I think it only courteous to make known to you, gentle reader, what I am trying to accomplish with this blog. I also believe projects without definite aims tend to meander into sins of omission, if not of commission. Let me summarize, then, a few hopes and objectives:

More than anything, I want this blog to be pastorally edifying. I want it to serve the thought, worship, and life of God’s people as widely as He may see fit; but I should note that my target audience is the parishioners to whom I am called to minister. Everyone else is, one could say, simply “listening in” on my ruminations for their benefit.

This pastoral intent means that any polemical fallout from my reflections here is accidental.  I know the blogosphere can be a fractious place where theology is concerned. I also firmly believe theological debate is properly done in the courts of Christ’s church and in forums under the jurisdiction of those courts. Should anyone wish to take anything I say here as grounds for a “blog skirmish” (or any other kind of non-ecclesiastical skirmish), I am most sincerely not interested.

As to substantive things I like to think and write about, my interests include exegetical and biblical theology, dogmatics (particularly of the apostolic, Augustinian, Reformed, Calvinistic, Presbyterian stripe), all things related to church and world history, Christian philosophy, poetry and language, great books, dark beer, and pipe tobacco. I am somewhat obsessed with “story” and its implications for human thought and life, which may explain my Chestertonian tagline. I wish to write about these (and other) things in a way that is ancillary to my main work of preaching and pastoring.

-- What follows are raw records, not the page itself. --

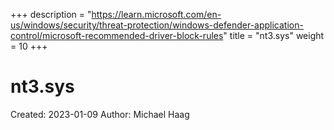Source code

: +++
description = "https://learn.microsoft.com/en-us/windows/security/threat-protection/windows-defender-application-control/microsoft-recommended-driver-block-rules"
title = "nt3.sys"
weight = 10
+++

# nt3.sys

Created: 2023-01-09
Author: Michael Haag


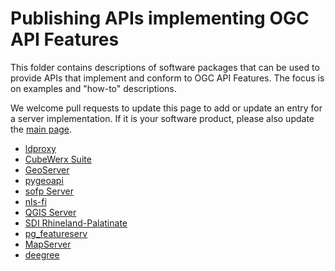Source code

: # Publishing APIs implementing OGC API Features

This folder contains descriptions of software packages that can be used to provide APIs that implement and conform to OGC API Features. The focus is on examples and "how-to" descriptions.

We welcome pull requests to update this page to add or update an entry for a server implementation. If it is your software product, please also update the [main page](../README.adoc).

- [ldproxy](ldproxy.md)
- [CubeWerx Suite](cubewerx.md)
- [GeoServer](geoserver.md)
- [pygeoapi](pygeoapi.md)
- [sofp Server](sofp.md)
- [nls-fi](nlsfi.md)
- [QGIS Server](qgis.md)
- [SDI Rhineland-Palatinate](sdirp.md)
- [pg_featureserv](pg_featureserv.md)
- [MapServer](mapserver.md)
- [deegree](deegree.md)
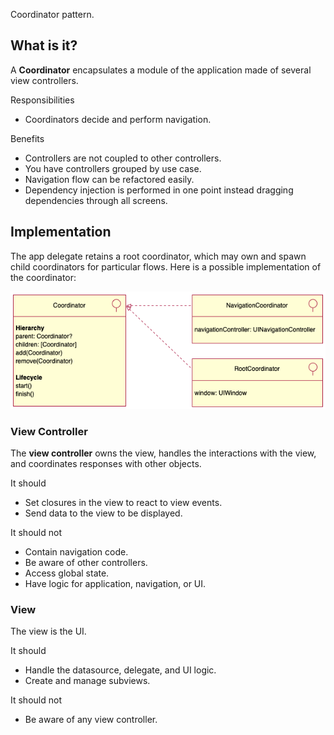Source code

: Coordinator pattern.

## What is it?

A **Coordinator** encapsulates a module of the application made of several view controllers.

Responsibilities
* Coordinators decide and perform navigation.

Benefits
* Controllers are not coupled to other controllers.
* You have controllers grouped by use case.
* Navigation flow can be refactored easily.
* Dependency injection is performed in one point instead dragging dependencies through all screens.

## Implementation

The app delegate retains a root coordinator, which may own and spawn child coordinators for particular flows. Here is a possible implementation of the coordinator:

![Coordinator](https://raw.githubusercontent.com/janodev/coordinator/main/docs/Coordinator.png)

### View Controller

The **view controller** owns the view, handles the interactions with the view, and coordinates responses with other objects.

It should
* Set closures in the view to react to view events.
* Send data to the view to be displayed.

It should not
* Contain navigation code.
* Be aware of other controllers.
* Access global state.
* Have logic for application, navigation, or UI.

### View
The view is the UI.

It should
* Handle the datasource, delegate, and UI logic.
* Create and manage subviews.

It should not
* Be aware of any view controller.
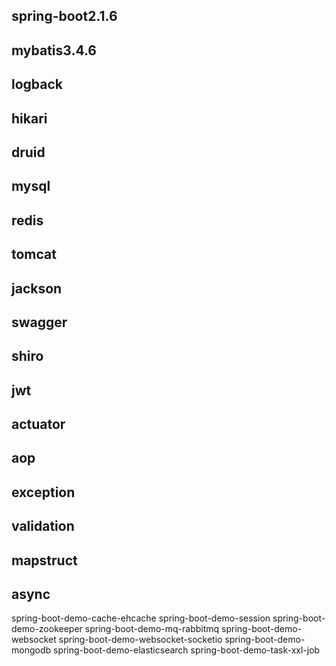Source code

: ## spring-boot2.1.6
## mybatis3.4.6
## logback
## hikari
## druid
## mysql
## redis
## tomcat
## jackson
## swagger
## shiro
## jwt
## actuator
## aop
## exception
## validation
## mapstruct
## async

spring-boot-demo-cache-ehcache
spring-boot-demo-session
spring-boot-demo-zookeeper
spring-boot-demo-mq-rabbitmq
spring-boot-demo-websocket
spring-boot-demo-websocket-socketio
spring-boot-demo-mongodb
spring-boot-demo-elasticsearch
spring-boot-demo-task-xxl-job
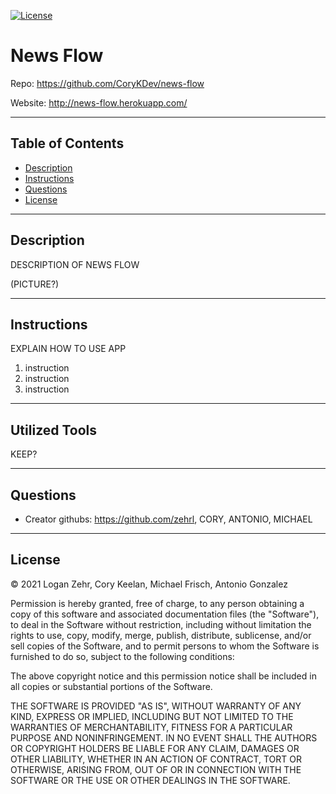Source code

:
[![License](https://img.shields.io/badge/License-MIT-blue.svg)](https://opensource.org/licenses/MIT)

# News Flow

Repo: https://github.com/CoryKDev/news-flow

Website: http://news-flow.herokuapp.com/

---

## Table of Contents
* [Description](#Description)
* [Instructions](#Instructions)
* [Questions](#Questions)
* [License](#License)

---

## Description

DESCRIPTION OF NEWS FLOW

(PICTURE?)

---

## Instructions

EXPLAIN HOW TO USE APP

1. instruction
2. instruction
3. instruction

---

## Utilized Tools

KEEP?

---

## Questions

* Creator githubs: https://github.com/zehrl, CORY, ANTONIO, MICHAEL

---

## License

© 2021 Logan Zehr, Cory Keelan, Michael Frisch, Antonio Gonzalez

Permission is hereby granted, free of charge, to any person obtaining a copy of this software and associated documentation files (the "Software"), to deal in the Software without restriction, including without limitation the rights to use, copy, modify, merge, publish, distribute, sublicense, and/or sell copies of the Software, and to permit persons to whom the Software is furnished to do so, subject to the following conditions:

The above copyright notice and this permission notice shall be included in all copies or substantial portions of the Software.

THE SOFTWARE IS PROVIDED "AS IS", WITHOUT WARRANTY OF ANY KIND, EXPRESS OR IMPLIED, INCLUDING BUT NOT LIMITED TO THE WARRANTIES OF MERCHANTABILITY, FITNESS FOR A PARTICULAR PURPOSE AND NONINFRINGEMENT. IN NO EVENT SHALL THE AUTHORS OR COPYRIGHT HOLDERS BE LIABLE FOR ANY CLAIM, DAMAGES OR OTHER LIABILITY, WHETHER IN AN ACTION OF CONTRACT, TORT OR OTHERWISE, ARISING FROM, OUT OF OR IN CONNECTION WITH THE SOFTWARE OR THE USE OR OTHER DEALINGS IN THE SOFTWARE.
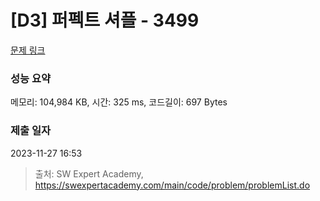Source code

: # [D3] 퍼펙트 셔플 - 3499 

[문제 링크](https://swexpertacademy.com/main/code/problem/problemDetail.do?contestProbId=AWGsRbk6AQIDFAVW) 

### 성능 요약

메모리: 104,984 KB, 시간: 325 ms, 코드길이: 697 Bytes

### 제출 일자

2023-11-27 16:53



> 출처: SW Expert Academy, https://swexpertacademy.com/main/code/problem/problemList.do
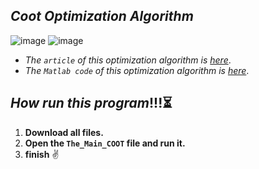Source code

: ## *Coot Optimization Algorithm*
![image](https://user-images.githubusercontent.com/109721381/180991566-92d83dc6-03f0-4f7d-b03d-7962a94d1a61.png)
![image](https://user-images.githubusercontent.com/109721381/180991418-57c98eb0-9c84-406a-a53e-a0bf63d3052f.png)
- *The `article` of this optimization algorithm is [here](https://doi.org/10.1016/j.eswa.2021.115352)*.
- *The `Matlab code` of this optimization algorithm is [here](https://www.mathworks.com/matlabcentral/fileexchange/89102-coot-optimizationalgorithm)*.

## *How run this program*!!!⏳
1. **Download all files.**
2. **Open the `The_Main_COOT` file and run it.**
3. **finish** ✌️  

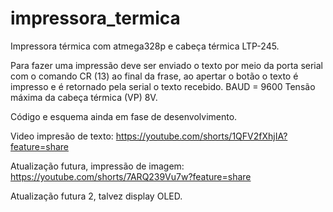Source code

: # impressora_termica
Impressora térmica  com atmega328p e cabeça térmica LTP-245.

Para fazer uma impressão deve ser enviado o texto por meio da porta serial com o comando CR (13) ao final da frase, ao apertar o botão o texto é impresso e é retornado pela serial o texto recebido.
BAUD = 9600
Tensão máxima da cabeça térmica (VP) 8V.

Código e esquema ainda em fase de desenvolvimento.

Video impresão de texto: https://youtube.com/shorts/1QFV2fXhjIA?feature=share

Atualização futura, impressão de imagem: https://youtube.com/shorts/7ARQ239Vu7w?feature=share

Atualização futura 2, talvez display OLED.
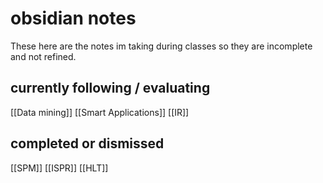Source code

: # obsidian notes


These here are the notes im taking during classes so they are incomplete and not refined.
## currently following / evaluating
[[Data mining]] 
[[Smart Applications]]
[[IR]]
## completed or dismissed
[[SPM]]
[[ISPR]]
[[HLT]]
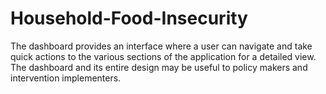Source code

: # Household-Food-Insecurity
The dashboard provides an interface where a user can navigate and take quick actions to the various sections of the application for a detailed view. The dashboard and its entire design may be useful to policy makers and intervention implementers.
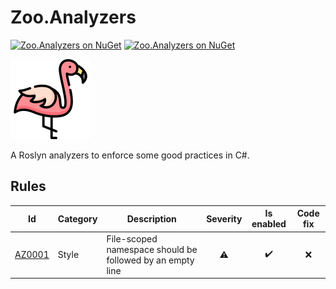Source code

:﻿# Zoo.Analyzers

[![Zoo.Analyzers on NuGet](https://img.shields.io/nuget/v/Zoo.Analyzers?logo=nuget)](https://www.nuget.org/packages/Zoo.Analyzers)
[![Zoo.Analyzers on NuGet](https://img.shields.io/nuget/dt/Zoo.Analyzers?color=lima)](https://www.nuget.org/packages/Zoo.Analyzers)

[![Flamingo icons created by Freepik - Flaticon](https://raw.githubusercontent.com/ondrej-zoo/Zoo.Analyzers/main/icon.png)](https://www.flaticon.com/free-icons/flamingo)

A Roslyn analyzers to enforce some good practices in C#.

## Rules

|Id|Category|Description|Severity|Is enabled|Code fix|
|--|--------|-----------|:------:|:--------:|:------:|
|[AZ0001](https://github.com/ondrej-zoo/Zoo.Analyzers/blob/main/docs/AZ0001.md)|Style|File-scoped namespace should be followed by an empty line|⚠️|✔️|❌|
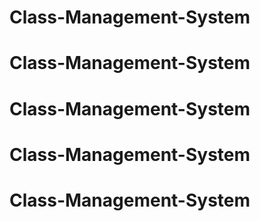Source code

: # Class-Management-System
# Class-Management-System
# Class-Management-System
# Class-Management-System
# Class-Management-System

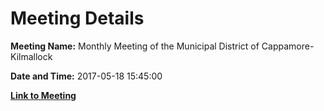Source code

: # Meeting Details

**Meeting Name:** Monthly Meeting of the Municipal District of Cappamore-Kilmallock

**Date and Time:** 2017-05-18 15:45:00

**[Link to Meeting](https://www.limerick.ie/council/whats-on/monthly-meeting-municipal-district-cappamore-kilmallock-0)**
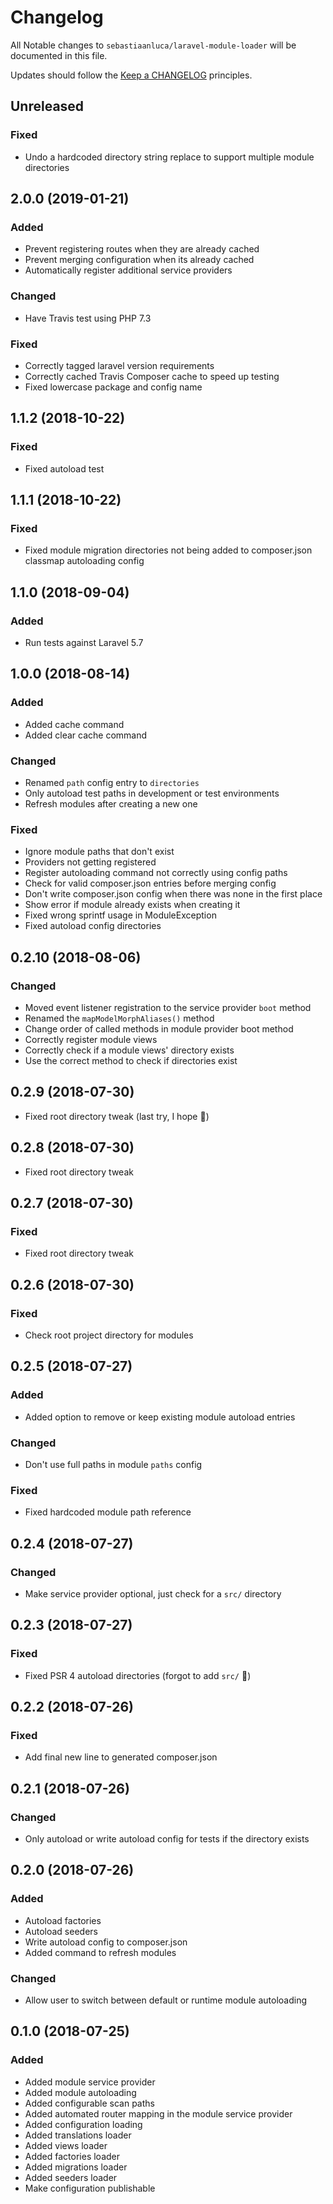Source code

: # Changelog

All Notable changes to `sebastiaanluca/laravel-module-loader` will be documented in this file.

Updates should follow the [Keep a CHANGELOG](http://keepachangelog.com/) principles.

## Unreleased

### Fixed

- Undo a hardcoded directory string replace to support multiple module directories

## 2.0.0 (2019-01-21)

### Added

- Prevent registering routes when they are already cached
- Prevent merging configuration when its already cached
- Automatically register additional service providers

### Changed

- Have Travis test using PHP 7.3

### Fixed

- Correctly tagged laravel version requirements
- Correctly cached Travis Composer cache to speed up testing
- Fixed lowercase package and config name

## 1.1.2 (2018-10-22)

### Fixed

- Fixed autoload test

## 1.1.1 (2018-10-22)

### Fixed

- Fixed module migration directories not being added to composer.json classmap autoloading config

## 1.1.0 (2018-09-04)

### Added

- Run tests against Laravel 5.7

## 1.0.0 (2018-08-14)

### Added

- Added cache command
- Added clear cache command

### Changed

- Renamed `path` config entry to `directories`
- Only autoload test paths in development or test environments
- Refresh modules after creating a new one

### Fixed

- Ignore module paths that don't exist
- Providers not getting registered
- Register autoloading command not correctly using config paths
- Check for valid composer.json entries before merging config
- Don't write composer.json config when there was none in the first place
- Show error if module already exists when creating it
- Fixed wrong sprintf usage in ModuleException
- Fixed autoload config directories

## 0.2.10 (2018-08-06)

### Changed

- Moved event listener registration to the service provider `boot` method
- Renamed the `mapModelMorphAliases()` method
- Change order of called methods in module provider boot method
- Correctly register module views
- Correctly check if a module views' directory exists
- Use the correct method to check if directories exist

## 0.2.9 (2018-07-30)

- Fixed root directory tweak (last try, I hope 💩)

## 0.2.8 (2018-07-30)

- Fixed root directory tweak

## 0.2.7 (2018-07-30)

### Fixed

- Fixed root directory tweak

## 0.2.6 (2018-07-30)

### Fixed

- Check root project directory for modules

## 0.2.5 (2018-07-27)

### Added

- Added option to remove or keep existing module autoload entries

### Changed

- Don't use full paths in module `paths` config

### Fixed

- Fixed hardcoded module path reference

## 0.2.4 (2018-07-27)

### Changed

- Make service provider optional, just check for a `src/` directory

## 0.2.3 (2018-07-27)

### Fixed

- Fixed PSR 4 autoload directories (forgot to add `src/` 👀)

## 0.2.2 (2018-07-26)

### Fixed

- Add final new line to generated composer.json

## 0.2.1 (2018-07-26)

### Changed

- Only autoload or write autoload config for tests if the directory exists

## 0.2.0 (2018-07-26)

### Added

- Autoload factories
- Autoload seeders
- Write autoload config to composer.json
- Added command to refresh modules

### Changed

- Allow user to switch between default or runtime module autoloading 

## 0.1.0 (2018-07-25)

### Added

- Added module service provider
- Added module autoloading
- Added configurable scan paths
- Added automated router mapping in the module service provider
- Added configuration loading
- Added translations loader
- Added views loader
- Added factories loader
- Added migrations loader
- Added seeders loader
- Make configuration publishable
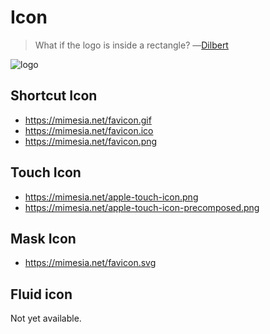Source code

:# Icon

> What if the logo is inside a rectangle?
> ―[Dilbert](http://dilbert.com/strip/2003-12-14)

![logo](https://mimesia.net/logo.svg)

## Shortcut Icon

- https://mimesia.net/favicon.gif
- https://mimesia.net/favicon.ico
- https://mimesia.net/favicon.png

## Touch Icon

- https://mimesia.net/apple-touch-icon.png
- https://mimesia.net/apple-touch-icon-precomposed.png

## Mask Icon

- https://mimesia.net/favicon.svg

## Fluid icon

Not yet available.
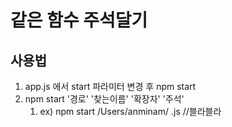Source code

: # 같은 함수 주석달기

## 사용법

1. app.js 에서 start 파라미터 변경 후 npm start
2. npm start '경로' '찾는이름' '확장자' '주석'
   1. ex) npm start /Users/anminam/ .js //블라블라
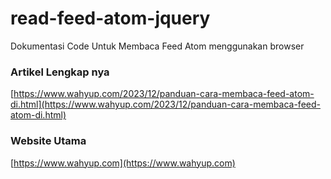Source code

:# read-feed-atom-jquery
Dokumentasi Code Untuk Membaca Feed Atom menggunakan browser

### Artikel Lengkap nya
[https://www.wahyup.com/2023/12/panduan-cara-membaca-feed-atom-di.html](https://www.wahyup.com/2023/12/panduan-cara-membaca-feed-atom-di.html)

### Website Utama 
[https://www.wahyup.com](https://www.wahyup.com)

I am deeply aware that Christian communication is best done face to face, and that blogging does not even rise to the level of a friendly letter. Put another way, I appreciate the limits (perhaps even the dangers) of the forum I have entered. Does the world need one more virtual “voice”? Perhaps not. On the other hand, a pastor should shun no market place.

If I may direct a closing exhortation to myself, “when words are many, transgression is not lacking.” This is something I want to bear in mind in all that follows.